What is expected: Copy out every line of the records in which "menciptakan" can be found.

(Working data begins)

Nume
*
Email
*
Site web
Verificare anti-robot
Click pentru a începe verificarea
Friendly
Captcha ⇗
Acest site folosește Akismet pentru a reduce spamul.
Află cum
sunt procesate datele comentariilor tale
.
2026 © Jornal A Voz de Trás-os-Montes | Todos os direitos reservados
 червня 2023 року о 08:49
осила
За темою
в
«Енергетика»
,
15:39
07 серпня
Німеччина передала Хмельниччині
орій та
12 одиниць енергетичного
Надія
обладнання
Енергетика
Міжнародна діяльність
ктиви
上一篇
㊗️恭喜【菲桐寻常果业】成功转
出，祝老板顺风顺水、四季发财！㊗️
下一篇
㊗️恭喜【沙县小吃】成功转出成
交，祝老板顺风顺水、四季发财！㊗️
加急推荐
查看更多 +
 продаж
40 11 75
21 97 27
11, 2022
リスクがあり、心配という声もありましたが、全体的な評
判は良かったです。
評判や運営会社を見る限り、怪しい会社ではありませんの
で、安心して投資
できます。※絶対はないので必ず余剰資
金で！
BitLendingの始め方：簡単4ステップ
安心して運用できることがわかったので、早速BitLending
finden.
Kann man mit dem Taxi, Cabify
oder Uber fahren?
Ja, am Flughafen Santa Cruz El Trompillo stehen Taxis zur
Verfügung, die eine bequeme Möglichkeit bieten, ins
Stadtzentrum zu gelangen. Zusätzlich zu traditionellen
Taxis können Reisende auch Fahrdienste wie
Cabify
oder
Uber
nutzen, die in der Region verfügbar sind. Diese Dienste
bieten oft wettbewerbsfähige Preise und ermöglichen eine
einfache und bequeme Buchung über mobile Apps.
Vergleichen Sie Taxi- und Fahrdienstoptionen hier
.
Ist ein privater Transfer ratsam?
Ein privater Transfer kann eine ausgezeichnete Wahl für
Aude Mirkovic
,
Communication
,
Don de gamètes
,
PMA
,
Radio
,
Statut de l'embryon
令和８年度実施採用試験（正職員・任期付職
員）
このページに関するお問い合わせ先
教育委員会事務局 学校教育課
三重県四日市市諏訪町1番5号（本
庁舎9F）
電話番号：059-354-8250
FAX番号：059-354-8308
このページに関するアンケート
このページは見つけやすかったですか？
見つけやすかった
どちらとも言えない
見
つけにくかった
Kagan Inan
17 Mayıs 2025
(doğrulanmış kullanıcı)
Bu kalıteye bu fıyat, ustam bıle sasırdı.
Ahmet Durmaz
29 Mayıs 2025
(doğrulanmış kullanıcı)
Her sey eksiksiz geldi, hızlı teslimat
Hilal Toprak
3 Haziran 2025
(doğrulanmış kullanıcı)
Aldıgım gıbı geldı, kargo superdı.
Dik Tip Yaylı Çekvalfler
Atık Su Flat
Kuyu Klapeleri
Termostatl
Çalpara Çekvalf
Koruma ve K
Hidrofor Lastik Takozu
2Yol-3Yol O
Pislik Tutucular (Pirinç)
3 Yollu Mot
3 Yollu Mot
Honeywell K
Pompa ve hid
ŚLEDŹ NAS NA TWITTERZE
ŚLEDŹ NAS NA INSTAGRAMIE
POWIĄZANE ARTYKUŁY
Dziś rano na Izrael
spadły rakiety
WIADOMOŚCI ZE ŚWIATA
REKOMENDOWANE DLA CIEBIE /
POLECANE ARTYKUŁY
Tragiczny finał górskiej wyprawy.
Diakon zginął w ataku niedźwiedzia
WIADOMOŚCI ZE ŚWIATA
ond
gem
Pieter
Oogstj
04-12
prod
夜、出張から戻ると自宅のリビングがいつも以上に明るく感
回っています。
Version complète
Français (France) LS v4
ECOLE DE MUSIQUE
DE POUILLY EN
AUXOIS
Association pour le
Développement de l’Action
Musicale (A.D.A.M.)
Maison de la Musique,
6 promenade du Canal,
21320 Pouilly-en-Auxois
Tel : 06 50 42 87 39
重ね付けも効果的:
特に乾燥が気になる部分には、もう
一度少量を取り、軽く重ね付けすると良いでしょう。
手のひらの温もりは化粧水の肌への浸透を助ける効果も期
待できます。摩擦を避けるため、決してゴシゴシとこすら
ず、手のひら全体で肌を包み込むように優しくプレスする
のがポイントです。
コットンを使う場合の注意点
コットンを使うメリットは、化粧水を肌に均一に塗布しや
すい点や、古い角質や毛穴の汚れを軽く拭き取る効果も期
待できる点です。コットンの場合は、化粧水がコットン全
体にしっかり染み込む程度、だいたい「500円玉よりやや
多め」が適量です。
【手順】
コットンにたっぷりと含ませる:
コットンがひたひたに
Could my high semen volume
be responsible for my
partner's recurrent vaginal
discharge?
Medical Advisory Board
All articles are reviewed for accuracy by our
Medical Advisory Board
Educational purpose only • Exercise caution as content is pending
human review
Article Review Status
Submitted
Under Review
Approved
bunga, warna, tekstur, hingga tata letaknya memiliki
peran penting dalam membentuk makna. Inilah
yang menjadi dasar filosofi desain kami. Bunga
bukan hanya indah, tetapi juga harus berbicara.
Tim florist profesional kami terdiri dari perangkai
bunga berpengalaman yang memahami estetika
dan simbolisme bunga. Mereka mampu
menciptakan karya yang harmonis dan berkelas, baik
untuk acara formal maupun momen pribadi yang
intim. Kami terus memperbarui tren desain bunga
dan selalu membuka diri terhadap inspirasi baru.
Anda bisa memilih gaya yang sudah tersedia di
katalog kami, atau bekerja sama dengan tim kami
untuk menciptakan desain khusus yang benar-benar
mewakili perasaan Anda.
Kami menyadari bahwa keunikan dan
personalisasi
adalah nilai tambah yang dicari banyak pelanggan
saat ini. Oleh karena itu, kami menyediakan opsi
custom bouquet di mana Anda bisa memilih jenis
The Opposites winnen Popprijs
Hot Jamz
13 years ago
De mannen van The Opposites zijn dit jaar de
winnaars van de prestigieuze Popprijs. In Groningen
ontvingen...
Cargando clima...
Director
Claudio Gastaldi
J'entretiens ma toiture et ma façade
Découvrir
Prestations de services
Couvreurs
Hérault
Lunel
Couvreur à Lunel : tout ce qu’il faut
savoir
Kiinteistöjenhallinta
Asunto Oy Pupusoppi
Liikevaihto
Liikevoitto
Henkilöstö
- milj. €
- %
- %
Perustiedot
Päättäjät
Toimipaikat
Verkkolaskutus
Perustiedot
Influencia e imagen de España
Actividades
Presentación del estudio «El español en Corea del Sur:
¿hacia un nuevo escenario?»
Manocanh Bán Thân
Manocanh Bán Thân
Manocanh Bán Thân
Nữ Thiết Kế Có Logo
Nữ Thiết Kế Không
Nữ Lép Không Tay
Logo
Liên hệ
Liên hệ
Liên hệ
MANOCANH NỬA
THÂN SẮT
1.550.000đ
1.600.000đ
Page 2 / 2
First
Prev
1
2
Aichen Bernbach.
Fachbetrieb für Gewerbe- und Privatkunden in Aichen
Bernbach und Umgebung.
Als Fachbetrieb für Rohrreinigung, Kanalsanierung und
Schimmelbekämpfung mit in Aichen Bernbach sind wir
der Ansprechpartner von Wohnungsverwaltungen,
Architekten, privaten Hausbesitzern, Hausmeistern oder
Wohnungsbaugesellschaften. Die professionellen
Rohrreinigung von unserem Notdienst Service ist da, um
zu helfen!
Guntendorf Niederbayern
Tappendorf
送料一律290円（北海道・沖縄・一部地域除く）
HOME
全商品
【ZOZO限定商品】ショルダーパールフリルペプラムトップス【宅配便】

(Working data ends)

Result for this task:
menciptakan karya yang harmonis dan berkelas, baik
untuk menciptakan desain khusus yang benar-benar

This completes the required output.